• Exercise aim
The copy you produce must hold every record exactly, and none of the images.

• Data to examine
- - - - - - -
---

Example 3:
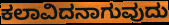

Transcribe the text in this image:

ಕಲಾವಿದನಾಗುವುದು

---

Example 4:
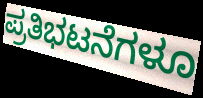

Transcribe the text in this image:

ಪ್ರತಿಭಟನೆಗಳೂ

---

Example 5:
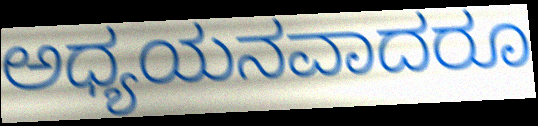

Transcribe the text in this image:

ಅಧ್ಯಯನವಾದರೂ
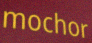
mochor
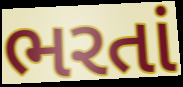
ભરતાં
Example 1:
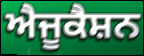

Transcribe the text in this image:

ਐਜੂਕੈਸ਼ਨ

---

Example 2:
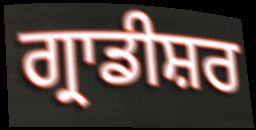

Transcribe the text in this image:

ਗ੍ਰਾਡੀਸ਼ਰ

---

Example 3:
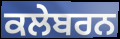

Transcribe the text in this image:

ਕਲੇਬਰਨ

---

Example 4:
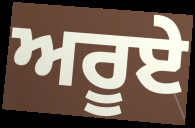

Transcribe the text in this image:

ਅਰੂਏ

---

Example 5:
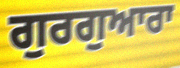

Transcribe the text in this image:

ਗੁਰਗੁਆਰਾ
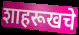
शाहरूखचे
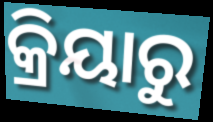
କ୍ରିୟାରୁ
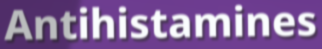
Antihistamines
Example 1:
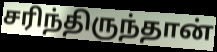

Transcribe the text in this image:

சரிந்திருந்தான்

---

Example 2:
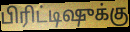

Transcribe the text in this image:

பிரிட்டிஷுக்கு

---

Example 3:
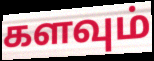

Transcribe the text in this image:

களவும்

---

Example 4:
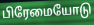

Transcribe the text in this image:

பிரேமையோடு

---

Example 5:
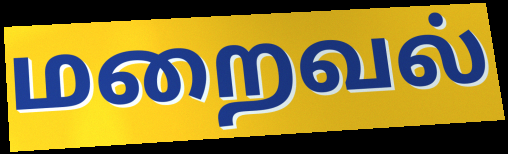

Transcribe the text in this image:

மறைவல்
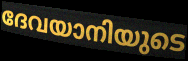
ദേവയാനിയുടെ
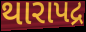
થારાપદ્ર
- - - - - - -
• Result for this task
---

Example 3:

Transcribe the text in this image:

ಕಲಾವಿದನಾಗುವುದು

---

Example 4:

Transcribe the text in this image:

ಪ್ರತಿಭಟನೆಗಳೂ

---

Example 5:

Transcribe the text in this image:

ಅಧ್ಯಯನವಾದರೂ
mochor
ભરતાં
Example 1:

Transcribe the text in this image:

ਐਜੂਕੈਸ਼ਨ

---

Example 2:

Transcribe the text in this image:

ਗ੍ਰਾਡੀਸ਼ਰ

---

Example 3:

Transcribe the text in this image:

ਕਲੇਬਰਨ

---

Example 4:

Transcribe the text in this image:

ਅਰੂਏ

---

Example 5:

Transcribe the text in this image:

ਗੁਰਗੁਆਰਾ
शाहरूखचे
କ୍ରିୟାରୁ
Antihistamines
Example 1:

Transcribe the text in this image:

சரிந்திருந்தான்

---

Example 2:

Transcribe the text in this image:

பிரிட்டிஷுக்கு

---

Example 3:

Transcribe the text in this image:

களவும்

---

Example 4:

Transcribe the text in this image:

பிரேமையோடு

---

Example 5:

Transcribe the text in this image:

மறைவல்
ദേവയാനിയുടെ
થારાપદ્ર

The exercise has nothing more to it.